O heyecan kasırgası içinde işin bu yanı çok ön plana çıkmadı. Çünkü herkes öyle veya böyle bu işin biteceğini düşünüyordu. Kandil ve Mahmur’dan gelenlerin gördüğü coşku umutları daha da büyüttü.
Fakat tasfiye planı olarak hayata geçirmek istedikleri projenin tam tersine Kürt halkının örgütlülüğünü daha da büyüteceğini görenler dehşete kapıldılar. DTP’den işbirlikçi çıkaramayacaklarını görenler partiyi gözden çıkardılar. Haşim Kılıç’ın AKP’li milletvekilleri ile görüşmesinden, Cemil Çiçek’in Batasuna’yı hatırlatmasından sonra DTP kapatıldı.
“Bizim dediğimiz olacak” ısrarından bir adım geri adım atamayanlar, hepimizi büyük bir yıkımın eşiğine getiriyorlar. “Anayasa değişikliği” ve “anadilde eğitim” gibi talepleri bile tartışamaz noktadakilerin, Kürt Sorunu’na çözüm bulacağız diye ortalığa dökülmeleri sahtekârlığın önde gidenidir.
DTP’yi kapatmanın arkasında hayırlı bir niyetin olmadığı açıktır. Öcalan’a yönelik girişimler, Tokat eylemi ve DTP’nin kapatılması ile açılımın ikinci safhasına geçmiş bulunuyoruz.
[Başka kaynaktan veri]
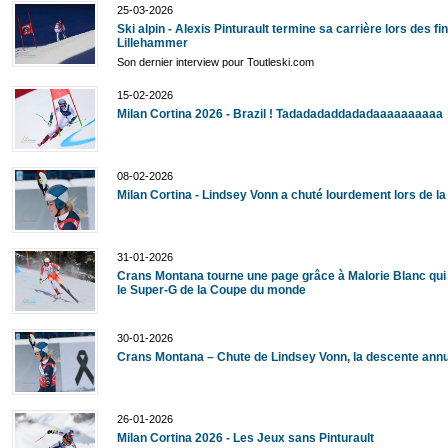
25-03-2026
Ski alpin - Alexis Pinturault termine sa carrière lors des fi
Lillehammer
Son dernier interview pour Toutleski.com
15-02-2026
Milan Cortina 2026 - Brazil ! Tadadadaddadadaaaaaaaaaa
08-02-2026
Milan Cortina - Lindsey Vonn a chuté lourdement lors de l
31-01-2026
Crans Montana tourne une page grâce à Malorie Blanc qui
le Super-G de la Coupe du monde
30-01-2026
Crans Montana – Chute de Lindsey Vonn, la descente ann
26-01-2026
Milan Cortina 2026 - Les Jeux sans Pinturault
Bu safhada işin gerçek rengi ortaya çıkacaktır. AKP’nin ve ABD’nin PKK’nin tasfiyesine ihtiyaç duyduğu açıktır. Irak’ta petrol bölgeleri ile ilgili ihaleler açılmaya başladı. Kerkük’ün statüsünün belirlenmesi için çok daha uzun süre geçmesi beklenemez. ABD tüm gücüyle Afganistan’a yüklenmeden önce Irak’ta işleri rayına oturtmak istiyor.
Kürt Sorunu’nun belli bir noktada çözüm rotasına sokulması ve çatışmasızlığın statüko haline dönüşmesi, gelinen noktada imkansız olmasa bile çok küçük olasılık haline gelmiştir. Bu safhada her şeyin çok daha sertleşeceğine tanık olacağız gibi gözüküyor. Birilerinin Tamil Kaplanları örneğinden çok etkilendiğini ve feyz almaya çalışacağını bile düşünebiliriz. Önümüzdeki süreçte Ergenekon’da tahliyeler başlarsa girilen güzergâh bu demektir.
Öyle veya böyle fırtınalı bir döneme giriyoruz. Önümüzdeki dönemde yaşanacak hesaplaşma ve bloklaşmalar, Türkiye’nin gelecek on yıllarına renk verecek sonuçlar yaratacaktır.
“Hepimiz DTP’liyiz, Hepimiz Kürdüz” diyebilmek, özgür yarınlara ulaşmanın anahtarıdır.